- **WHAT IS REQUIRED**
Restate exactly, and only, the lines from the one containing "(DME)和/或增生性糖尿病视网膜病变(PDR)。" through the end of the entries, keeping both endpoints.

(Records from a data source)
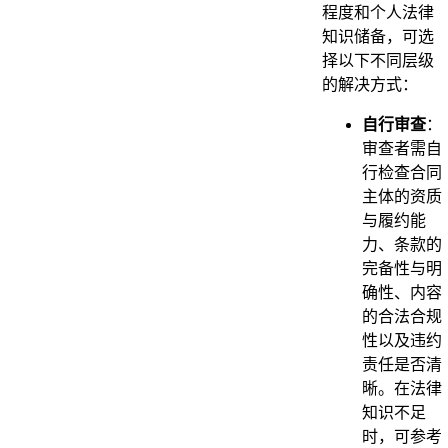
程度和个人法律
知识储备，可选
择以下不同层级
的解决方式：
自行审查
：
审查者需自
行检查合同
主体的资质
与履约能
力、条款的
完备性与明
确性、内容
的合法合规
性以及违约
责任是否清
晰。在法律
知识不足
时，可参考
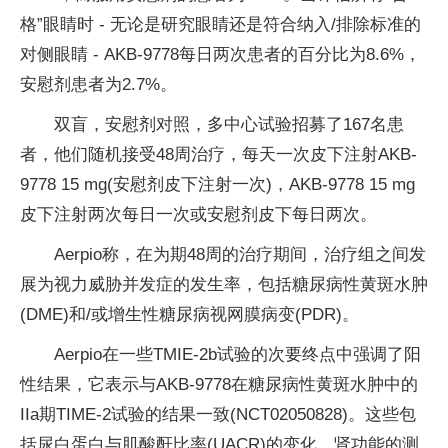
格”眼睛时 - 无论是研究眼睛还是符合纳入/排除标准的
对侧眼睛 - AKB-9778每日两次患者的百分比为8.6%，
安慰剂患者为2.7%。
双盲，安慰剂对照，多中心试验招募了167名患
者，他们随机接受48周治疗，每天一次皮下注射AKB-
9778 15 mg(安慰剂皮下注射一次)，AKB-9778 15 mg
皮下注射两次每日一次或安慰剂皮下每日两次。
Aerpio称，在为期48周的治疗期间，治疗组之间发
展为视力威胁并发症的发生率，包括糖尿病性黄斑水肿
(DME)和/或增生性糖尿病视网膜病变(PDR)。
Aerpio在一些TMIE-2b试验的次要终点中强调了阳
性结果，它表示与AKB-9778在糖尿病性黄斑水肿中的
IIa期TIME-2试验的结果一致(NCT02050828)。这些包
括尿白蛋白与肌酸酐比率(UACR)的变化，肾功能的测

- **RESULT OF THIS EXERCISE**
(DME)和/或增生性糖尿病视网膜病变(PDR)。
Aerpio在一些TMIE-2b试验的次要终点中强调了阳
性结果，它表示与AKB-9778在糖尿病性黄斑水肿中的
IIa期TIME-2试验的结果一致(NCT02050828)。这些包
括尿白蛋白与肌酸酐比率(UACR)的变化，肾功能的测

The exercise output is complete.